Kirkland & Ellis has represented PAG Asia Capital on the raising of its third flagship private equity buyout fund, with a focus on investment across major markets in Asia. PAG Asia Capital is the private equity arm of PAG, one of Asia’s largest independent alternative investment fund managers. The fund closed at its hard cap of US$6 billion, with commitments from leading institutional investors from the Americas, Europe and Asia. Investment funds partners Carol Liu and Justin Dolling, supported by investment funds partners Jennifer Feng, Josh Westerholm and Michael Chu, regulatory partner Sarah Thompson, tax partner Marguerite Lombardo and employee benefits partner Elizabeth Dyer, led the firm’s team in the transaction.

L&L Partners has advised II-VI on its proposed acquisition of Finisar, to be implemented by way of merger, in a total deal size of approximately US$3.2 billion. Both II-VI and Finisar are US publicly-traded corporations. The transaction is a strategic combination expected to drive significant value creation through increased scale, broadened technological base, complementary product roadmaps, and leadership positions in fast-growing markets. The combination would unite two innovative, industry leaders with complementary capabilities and cultures to form a formidable industry leading photonics and compound semiconductor company. Senior partner Mohit Saraf and partner Vikrant Kumar led the firm’s team in the transaction.

Maples and Calder (Hong Kong) has acted as Cayman Islands counsel to Xinchengyue Holdings, a fast growing property management service provider in China, on its HK$580 million (US$74m) global offering and listing of shares in Hong Kong. Partner Lorraine Pao led the firm’s team in the transaction, which closed on November 6, 2018. Shearman & Sterling acted as Hong Kong and US counsel to the company. King & Wood Mallesons acted as Hong Kong counsel to the underwriters.

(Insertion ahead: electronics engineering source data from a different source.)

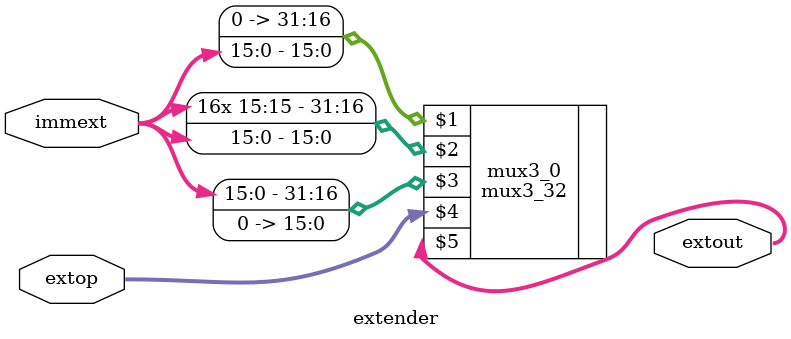
<source format=v>
module extender(immext,extout,extop);
    input   [15:0]   immext;
    input   [1:0]    extop;
    output  [31:0]   extout;
    
    parameter   O_ExT = 2'b00, sign_ExT = 2'b01, lui_ExT = 2'b10;
    wire      [31:0]  extout;
    
    mux3_32 mux3_0({16'b0,immext},{{16{immext[15]}},immext},{immext,16'b0},extop,extout);
       
endmodule

</source>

Rajah & Tann Singapore has acted on the S$728 million (US$530.4m) purchase of all the strata lots and common property in the residential development known as Pearl Bank Apartments, situated at 1 and 1A Pearl Bank, Singapore, through a private treaty collective sale. The site also obtained a top up of a fresh 99-year leasehold interest. Partners Norman Ho, Chou Ching and Gazalle Mok led the firm’s team in the transaction.

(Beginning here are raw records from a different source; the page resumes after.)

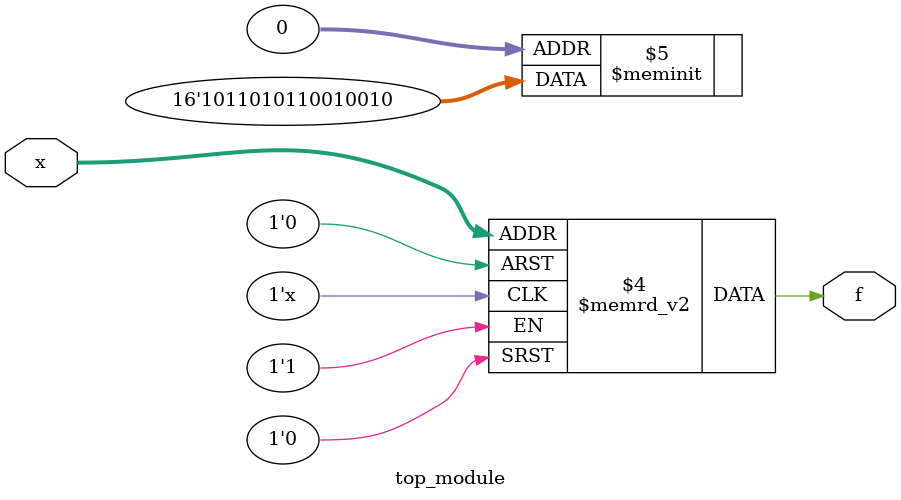
<source format=sv>
module top_module (
    input [4:1] x,
    output logic f
);
    always_comb begin
        case (x)
            4'b0001, 4'b0100, 4'b0111, 4'b1000, 4'b1010: f = 1'b1;
            4'b0000, 4'b0010, 4'b0011, 4'b0101, 4'b0110, 4'b1001, 4'b1011, 4'b1110: f = 1'b0;
            4'b1100, 4'b1101, 4'b1111: f = 1'b1;
            default: f = 1'b0; // Handle don’t-cares, default to 0
        endcase
    end
endmodule

</source>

TT&A has advised Finablr Ventures Holdings and UX Holdings on their acquisition of 100 percent shareholding in TimesofMoney held by Network International Investment and Network International. Partner Kunal Thakore led the firm’s team in the transaction, which was signed on August 9, 2018 and closed on November 14, 2018. Allens acted as Australian counsel to UX Holdings, while Nishith Desai Associates acted as Indian counsel to Network International Investment and Network International.